Já na armação, algumas coisas tiveram de ser mudadas. Maher continuou decepcionando, e foi para o banco de reservas. Quem ocupou seu lugar? O velho-de-guerra Park Ji-Sung. E com a voluntariedade já conhecida desde sua primeira passagem por Eindhoven (e que o levou a ter passagem longa e gloriosa no Manchester United), o sul-coreano trouxe a rapidez necessária às jogadas ofensivas. Não é nada, não é nada, é algo que o PSV pedia há algum tempo. Suas atuações fizeram com que se tornasse desnecessário escalar Bryan Ruiz, vindo por empréstimo na pausa de inverno, na armação – hipótese até cogitada, mas sobre a qual havia receio. E tornaram a saída de Ola Toivonen até celebrada, por não ser mais obrigatório pagar o salário alto de quem mal jogava.

Todavia, nem isso tem sido muito necessário.

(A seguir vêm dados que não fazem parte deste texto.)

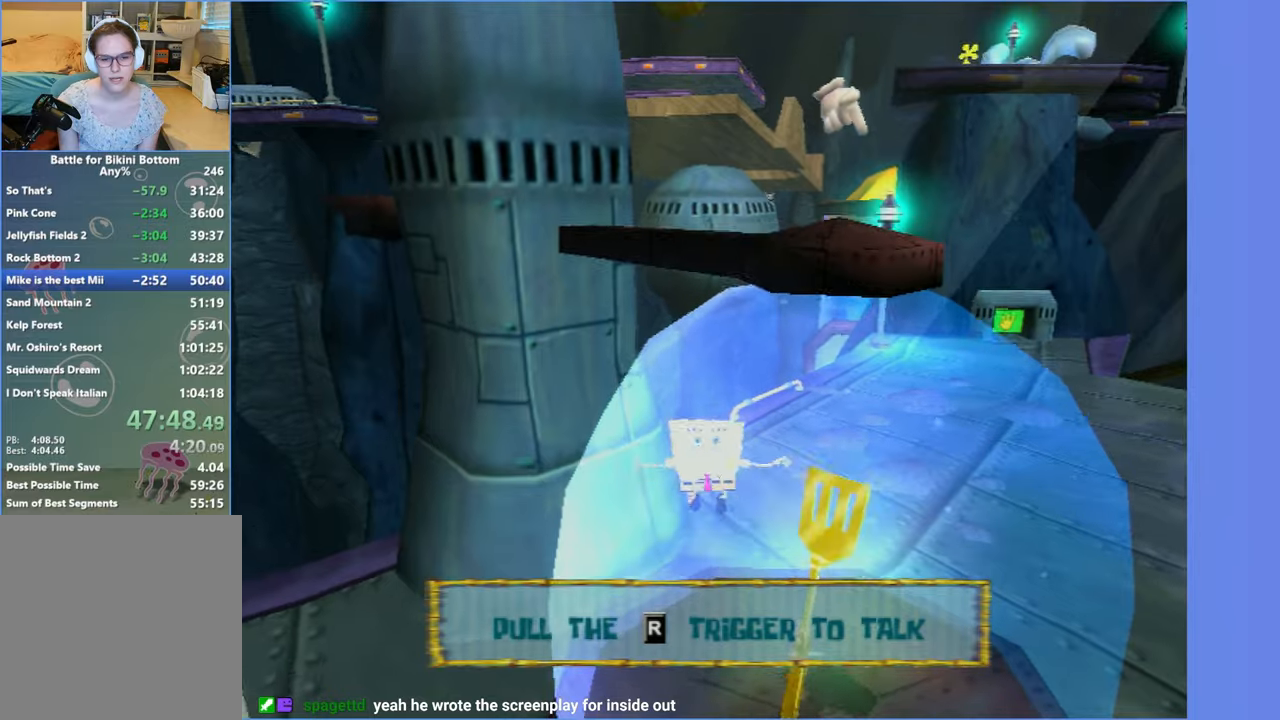
{"buttons": ["DPAD_DOWN"], "left_stick": "center", "right_stick": "center", "events": []}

Ruiz continua na reserva. A razão? Os atacantes do PSV finalmente começam a corresponder às expectativas. Esta “explosão” tem um personagem principal: Memphis Depay. O dono da camisa 22 pode ser considerado o primeiro grande fruto da decisão do clube em dar mais valor à prata da casa. Não impressionou tanto na finalização (fez 10 gols até agora), mas por outro lado isso faz dele o goleador do time no campeonato. Além disso, aos poucos Depay exibe até mobilidade pela ponta esquerda. É bem provável que isso lhe valha uma convocação à Copa do Mundo. Pelo menos, dos novatos, Memphis é um dos mais voluntariosos nos amistosos da Oranje.

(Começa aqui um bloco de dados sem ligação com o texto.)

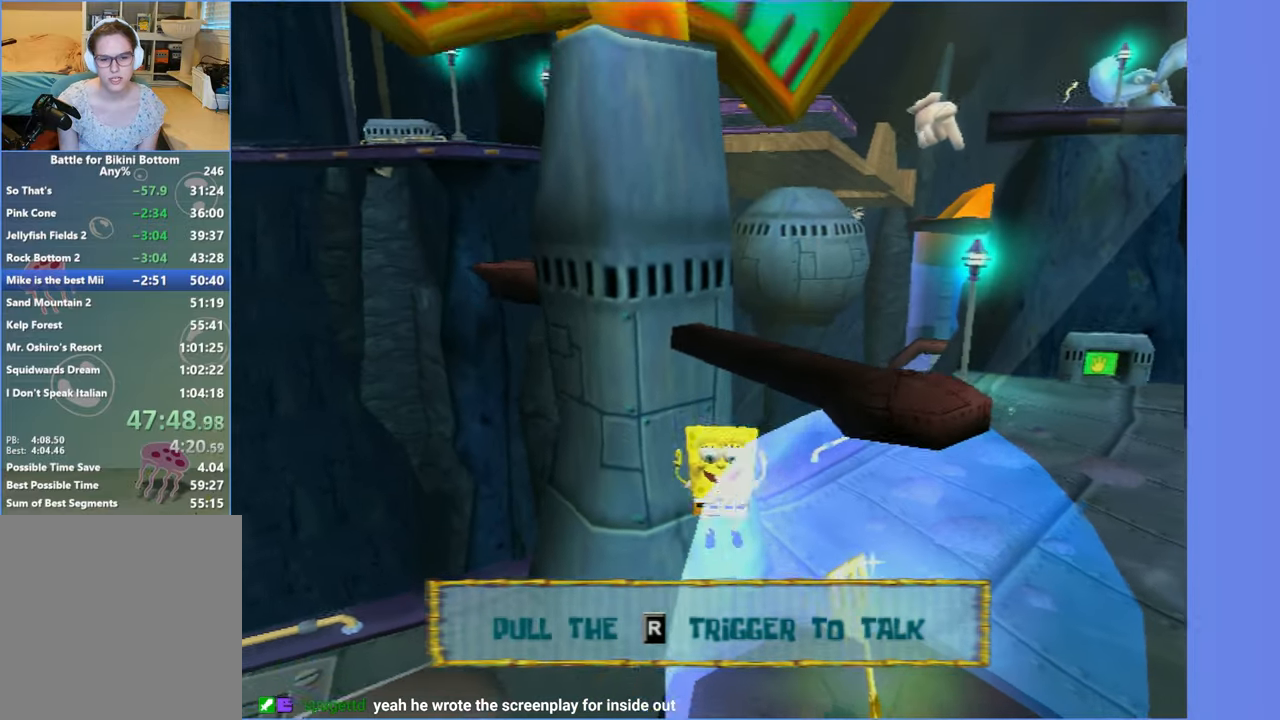
{"buttons": [], "left_stick": "center", "right_stick": "center", "events": [[100, "DPAD_LEFT", "down"], [100, "L2", "down"], [117, "B", "down"], [167, "DPAD_LEFT", "up"], [200, "B", "up"], [200, "DPAD_DOWN", "up"], [217, "L2", "up"]]}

E ainda houve outro atacante a ter feito 10 gols pelo PSV. Seu nome é Jürgen Locadia, mais um proveniente de De Herdgang. Se Depay traz rapidez pela esquerda, ele é um projeto de homem-gol, demonstrando porte físico suficiente para ser respeitado dentro da área. Não à toa, tomou a posição de Tim Matavz, envolvido em problemática transferência para o Rubin Kazan, cancelada posteriormente. De quebra, aos poucos Luciano Narsingh volta a expor a habilidade que o levou à Euro 2012 – e que poderia ter feito dele um nome constante na seleção, não fosse grave lesão no joelho. Isso sem contar o banco de reservas, no qual Phillip Cocu anda sendo supervisionado por Guus Hiddink.

Com essas pequenas reações, o PSV viu a possibilidade de alcançar os adversários. Ela está posta. E talvez seja alguma fonte de emoções, nesta monótona Eredivisie.